Entries from a dataset
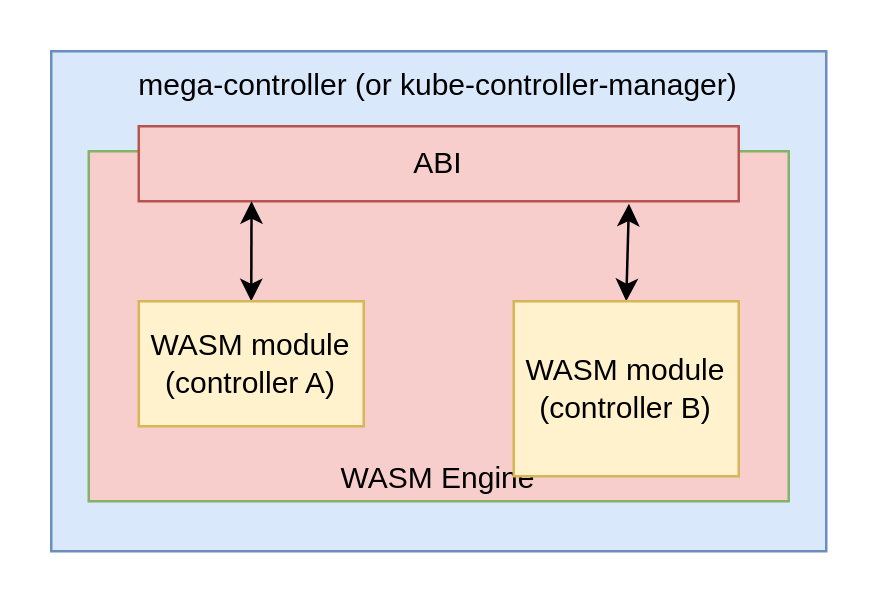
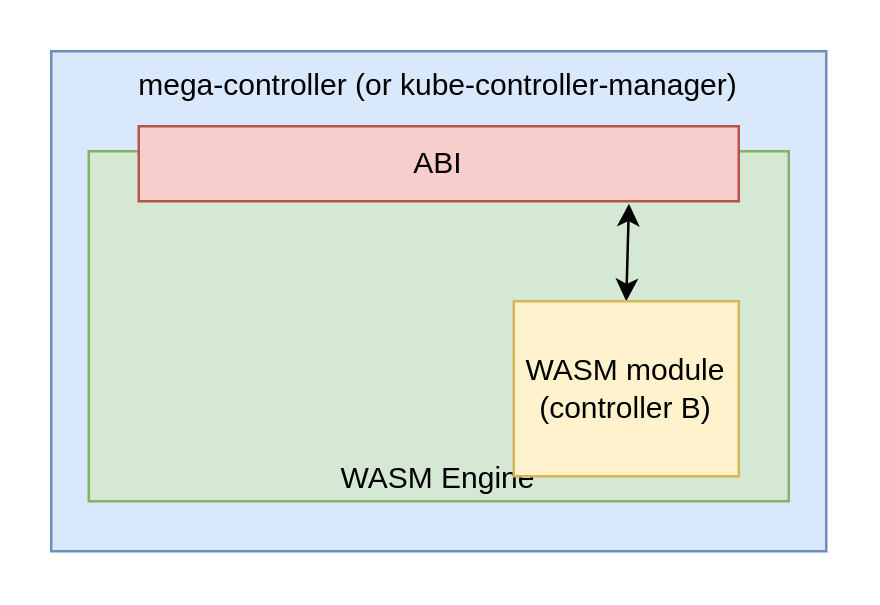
  <mxCell id="0" />
  <mxCell id="1" parent="0" />
  <mxCell id="2" value="mega-controller (or kube-controller-manager)" style="rounded=0;whiteSpace=wrap;html=1;fillColor=#dae8fc;strokeColor=#6c8ebf;verticalAlign=top;" parent="1" vertex="1"><mxGeometry x="20" y="20" width="310" height="200" as="geometry" /></mxCell>
- <mxCell id="3" value="WASM Engine" style="rounded=0;whiteSpace=wrap;html=1;fillColor=#f8cecc;verticalAlign=bottom;strokeColor=#82b366;" vertex="1" parent="1"><mxGeometry x="35" y="60" width="280" height="140" as="geometry" /></mxCell>
+ <mxCell id="3" value="WASM Engine" style="rounded=0;whiteSpace=wrap;html=1;fillColor=#d5e8d4;verticalAlign=bottom;strokeColor=#82b366;" vertex="1" parent="1"><mxGeometry x="35" y="60" width="280" height="140" as="geometry" /></mxCell>
  <mxCell id="4" value="ABI" style="rounded=0;whiteSpace=wrap;html=1;fillColor=#f8cecc;strokeColor=#b85450;" parent="1" vertex="1"><mxGeometry x="55" y="50" width="240" height="30" as="geometry" /></mxCell>
- <mxCell id="5" style="edgeStyle=none;rounded=0;orthogonalLoop=1;jettySize=auto;html=1;exitX=0.5;exitY=0;exitDx=0;exitDy=0;entryX=0.188;entryY=1;entryDx=0;entryDy=0;entryPerimeter=0;startArrow=classic;startFill=1;" parent="1" source="6" target="4" edge="1"><mxGeometry relative="1" as="geometry" /></mxCell>
- <mxCell id="6" value="WASM module (controller A)" style="rounded=0;whiteSpace=wrap;html=1;fillColor=#fff2cc;strokeColor=#d6b656;" parent="1" vertex="1"><mxGeometry x="55" y="120" width="90" height="50" as="geometry" /></mxCell>
  <mxCell id="7" style="edgeStyle=none;rounded=0;orthogonalLoop=1;jettySize=auto;html=1;exitX=0.5;exitY=0;exitDx=0;exitDy=0;entryX=0.817;entryY=1.033;entryDx=0;entryDy=0;entryPerimeter=0;startArrow=classic;startFill=1;" parent="1" source="8" target="4" edge="1"><mxGeometry relative="1" as="geometry" /></mxCell>
  <mxCell id="8" value="WASM module (controller B)" style="rounded=0;whiteSpace=wrap;html=1;fillColor=#fff2cc;strokeColor=#d6b656;" parent="1" vertex="1"><mxGeometry x="205" y="120" width="90" height="70" as="geometry" /></mxCell>
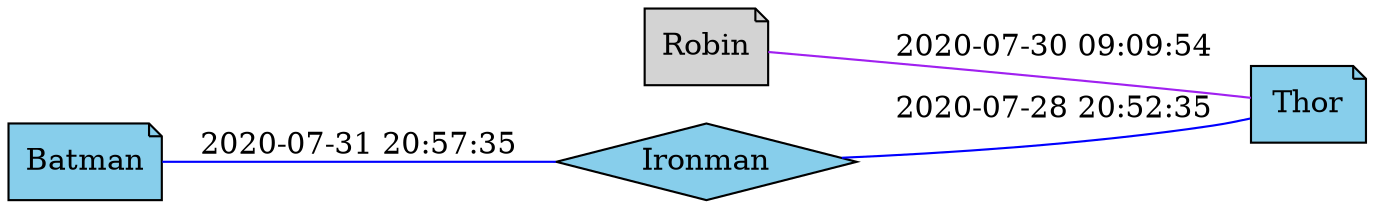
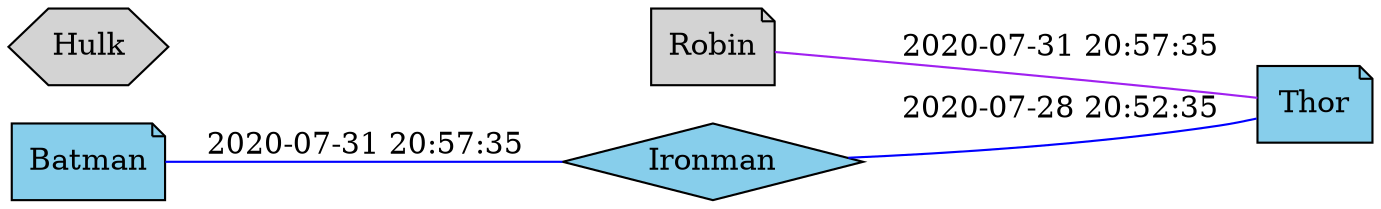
  graph {
    rankdir=LR
    node [fillcolor=skyblue shape=note style=filled]
    edge [color=blue]
    Ironman [shape=diamond]
    Batman
    Robin [fillcolor=lightgrey]
    Thor
+   Hulk [fillcolor=lightgrey shape=hexagon]
    Ironman -- Thor [label="2020-07-28 20:52:35"]
    Batman -- Ironman [label="2020-07-31 20:57:35"]
-   Robin -- Thor [color=purple label="2020-07-30 09:09:54"]
+   Robin -- Thor [color=purple label="2020-07-31 20:57:35"]
  }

■ **TASK TO COMPLETE**
Tally the lines of the records that contain the string "Batman", and give only the number.

■ **WRITTEN ANSWER**
2